[Saved entries]

=== Begin Enclosure ===

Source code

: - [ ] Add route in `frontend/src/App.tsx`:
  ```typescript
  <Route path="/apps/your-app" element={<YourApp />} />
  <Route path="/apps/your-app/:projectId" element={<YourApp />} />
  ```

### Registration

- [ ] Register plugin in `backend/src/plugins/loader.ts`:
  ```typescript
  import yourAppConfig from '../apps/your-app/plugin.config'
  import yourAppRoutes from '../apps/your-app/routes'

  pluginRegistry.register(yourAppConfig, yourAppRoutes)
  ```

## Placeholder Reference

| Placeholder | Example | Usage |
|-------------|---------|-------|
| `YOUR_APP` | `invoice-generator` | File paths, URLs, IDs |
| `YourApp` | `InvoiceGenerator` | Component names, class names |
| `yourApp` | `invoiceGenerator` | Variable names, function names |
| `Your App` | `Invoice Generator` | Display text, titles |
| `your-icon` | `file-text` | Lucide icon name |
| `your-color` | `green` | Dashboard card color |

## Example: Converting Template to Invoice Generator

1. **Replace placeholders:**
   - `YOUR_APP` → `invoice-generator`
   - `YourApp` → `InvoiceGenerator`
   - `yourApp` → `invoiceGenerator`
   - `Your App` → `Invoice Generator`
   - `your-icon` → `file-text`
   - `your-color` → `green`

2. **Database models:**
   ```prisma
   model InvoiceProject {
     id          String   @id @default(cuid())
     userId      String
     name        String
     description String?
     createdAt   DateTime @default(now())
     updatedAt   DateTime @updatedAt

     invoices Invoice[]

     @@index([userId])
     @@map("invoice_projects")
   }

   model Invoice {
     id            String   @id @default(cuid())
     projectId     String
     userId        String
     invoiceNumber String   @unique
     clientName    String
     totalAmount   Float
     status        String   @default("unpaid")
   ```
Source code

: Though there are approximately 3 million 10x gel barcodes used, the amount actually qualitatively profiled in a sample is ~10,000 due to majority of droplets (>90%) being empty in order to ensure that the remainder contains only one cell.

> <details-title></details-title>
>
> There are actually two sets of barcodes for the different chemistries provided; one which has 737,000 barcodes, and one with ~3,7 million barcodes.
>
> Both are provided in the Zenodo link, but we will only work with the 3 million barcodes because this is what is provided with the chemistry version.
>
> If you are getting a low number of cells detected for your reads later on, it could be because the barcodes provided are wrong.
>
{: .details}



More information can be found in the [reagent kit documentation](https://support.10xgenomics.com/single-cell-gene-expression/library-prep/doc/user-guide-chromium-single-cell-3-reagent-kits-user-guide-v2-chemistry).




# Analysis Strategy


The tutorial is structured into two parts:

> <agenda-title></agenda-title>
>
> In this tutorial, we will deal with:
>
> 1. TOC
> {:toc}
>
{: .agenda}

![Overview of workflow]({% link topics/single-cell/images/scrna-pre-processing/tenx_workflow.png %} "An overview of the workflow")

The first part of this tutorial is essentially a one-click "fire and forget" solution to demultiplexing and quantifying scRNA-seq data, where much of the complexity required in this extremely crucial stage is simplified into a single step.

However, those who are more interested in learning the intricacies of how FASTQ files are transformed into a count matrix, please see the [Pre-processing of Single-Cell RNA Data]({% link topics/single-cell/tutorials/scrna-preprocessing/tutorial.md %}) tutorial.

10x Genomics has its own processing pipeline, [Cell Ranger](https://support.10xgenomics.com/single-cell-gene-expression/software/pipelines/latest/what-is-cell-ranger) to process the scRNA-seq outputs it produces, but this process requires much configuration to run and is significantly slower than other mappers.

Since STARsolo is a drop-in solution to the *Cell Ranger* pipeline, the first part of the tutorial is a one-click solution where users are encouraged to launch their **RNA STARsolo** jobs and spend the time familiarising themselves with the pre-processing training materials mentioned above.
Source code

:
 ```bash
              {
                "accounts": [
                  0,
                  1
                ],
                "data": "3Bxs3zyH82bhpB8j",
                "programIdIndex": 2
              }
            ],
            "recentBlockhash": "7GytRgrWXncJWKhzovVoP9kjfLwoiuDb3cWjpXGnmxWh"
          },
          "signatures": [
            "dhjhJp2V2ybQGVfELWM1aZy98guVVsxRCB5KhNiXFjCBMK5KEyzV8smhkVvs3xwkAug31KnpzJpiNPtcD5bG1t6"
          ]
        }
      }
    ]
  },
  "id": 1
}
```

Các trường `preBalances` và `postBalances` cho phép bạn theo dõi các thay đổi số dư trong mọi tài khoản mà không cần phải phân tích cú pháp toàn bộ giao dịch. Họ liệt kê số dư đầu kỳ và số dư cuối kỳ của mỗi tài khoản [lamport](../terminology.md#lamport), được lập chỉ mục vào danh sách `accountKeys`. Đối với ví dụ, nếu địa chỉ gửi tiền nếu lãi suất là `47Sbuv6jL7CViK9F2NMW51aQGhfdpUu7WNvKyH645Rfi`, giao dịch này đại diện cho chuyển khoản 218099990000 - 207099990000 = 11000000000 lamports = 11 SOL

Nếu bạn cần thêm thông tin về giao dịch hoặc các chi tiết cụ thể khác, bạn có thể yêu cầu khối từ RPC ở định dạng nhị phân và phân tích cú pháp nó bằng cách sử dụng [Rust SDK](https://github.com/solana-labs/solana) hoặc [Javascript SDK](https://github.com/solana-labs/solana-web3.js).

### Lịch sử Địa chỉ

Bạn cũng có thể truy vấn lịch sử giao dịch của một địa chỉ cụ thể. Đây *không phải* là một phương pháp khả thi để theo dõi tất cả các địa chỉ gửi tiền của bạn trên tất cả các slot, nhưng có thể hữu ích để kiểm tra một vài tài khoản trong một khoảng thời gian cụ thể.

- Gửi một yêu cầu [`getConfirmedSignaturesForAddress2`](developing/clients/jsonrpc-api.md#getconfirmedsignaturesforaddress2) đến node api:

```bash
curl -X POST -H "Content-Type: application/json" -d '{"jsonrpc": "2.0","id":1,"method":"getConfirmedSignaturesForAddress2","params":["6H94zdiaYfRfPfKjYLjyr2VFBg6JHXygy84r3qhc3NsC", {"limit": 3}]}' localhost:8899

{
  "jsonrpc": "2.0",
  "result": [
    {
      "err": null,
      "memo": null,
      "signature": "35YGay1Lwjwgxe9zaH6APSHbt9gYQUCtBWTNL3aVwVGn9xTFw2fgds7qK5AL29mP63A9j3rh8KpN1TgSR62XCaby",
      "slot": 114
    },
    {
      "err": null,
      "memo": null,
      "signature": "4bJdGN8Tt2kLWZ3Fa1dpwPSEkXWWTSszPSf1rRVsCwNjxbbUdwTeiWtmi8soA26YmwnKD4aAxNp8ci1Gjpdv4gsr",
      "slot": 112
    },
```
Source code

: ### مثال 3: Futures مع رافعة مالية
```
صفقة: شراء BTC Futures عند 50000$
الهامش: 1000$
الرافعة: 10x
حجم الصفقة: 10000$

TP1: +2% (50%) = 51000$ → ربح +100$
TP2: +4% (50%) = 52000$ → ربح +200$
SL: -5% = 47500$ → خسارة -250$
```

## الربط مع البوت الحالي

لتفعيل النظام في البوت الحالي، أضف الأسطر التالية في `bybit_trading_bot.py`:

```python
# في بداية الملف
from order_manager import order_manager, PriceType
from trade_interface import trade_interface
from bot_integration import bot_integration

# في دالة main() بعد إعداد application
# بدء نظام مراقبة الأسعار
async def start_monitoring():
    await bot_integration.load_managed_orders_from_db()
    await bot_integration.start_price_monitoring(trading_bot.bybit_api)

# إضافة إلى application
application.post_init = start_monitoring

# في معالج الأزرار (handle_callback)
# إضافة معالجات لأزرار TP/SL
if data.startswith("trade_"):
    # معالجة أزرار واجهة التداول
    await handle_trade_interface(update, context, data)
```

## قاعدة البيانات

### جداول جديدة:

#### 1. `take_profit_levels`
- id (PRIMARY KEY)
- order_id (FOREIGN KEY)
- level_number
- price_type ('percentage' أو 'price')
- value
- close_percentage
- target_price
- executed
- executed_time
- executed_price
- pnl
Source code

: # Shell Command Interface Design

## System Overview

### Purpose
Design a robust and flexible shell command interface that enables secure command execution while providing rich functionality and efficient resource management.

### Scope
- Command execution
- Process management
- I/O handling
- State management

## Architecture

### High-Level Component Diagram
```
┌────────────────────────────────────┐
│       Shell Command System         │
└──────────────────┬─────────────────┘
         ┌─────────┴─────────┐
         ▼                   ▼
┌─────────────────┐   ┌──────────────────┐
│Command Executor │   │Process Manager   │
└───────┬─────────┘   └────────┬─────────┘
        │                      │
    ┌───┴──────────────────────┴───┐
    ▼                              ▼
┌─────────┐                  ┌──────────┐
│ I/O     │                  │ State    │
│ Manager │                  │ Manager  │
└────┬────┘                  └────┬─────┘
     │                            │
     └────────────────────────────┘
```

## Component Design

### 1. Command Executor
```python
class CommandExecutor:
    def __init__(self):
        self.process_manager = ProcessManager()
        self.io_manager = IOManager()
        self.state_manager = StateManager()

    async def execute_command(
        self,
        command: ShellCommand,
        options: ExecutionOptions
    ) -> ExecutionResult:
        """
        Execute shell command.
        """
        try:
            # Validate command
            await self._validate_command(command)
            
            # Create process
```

=== End Enclosure ===

> **Aim of the exercise**: Start at the first line of the entries and stop at the line that contains "### Registration". Repeat every line in that span exactly, and nothing beyond it.

> **Response**:
Source code

: - [ ] Add route in `frontend/src/App.tsx`:
  ```typescript
  <Route path="/apps/your-app" element={<YourApp />} />
  <Route path="/apps/your-app/:projectId" element={<YourApp />} />
  ```

### Registration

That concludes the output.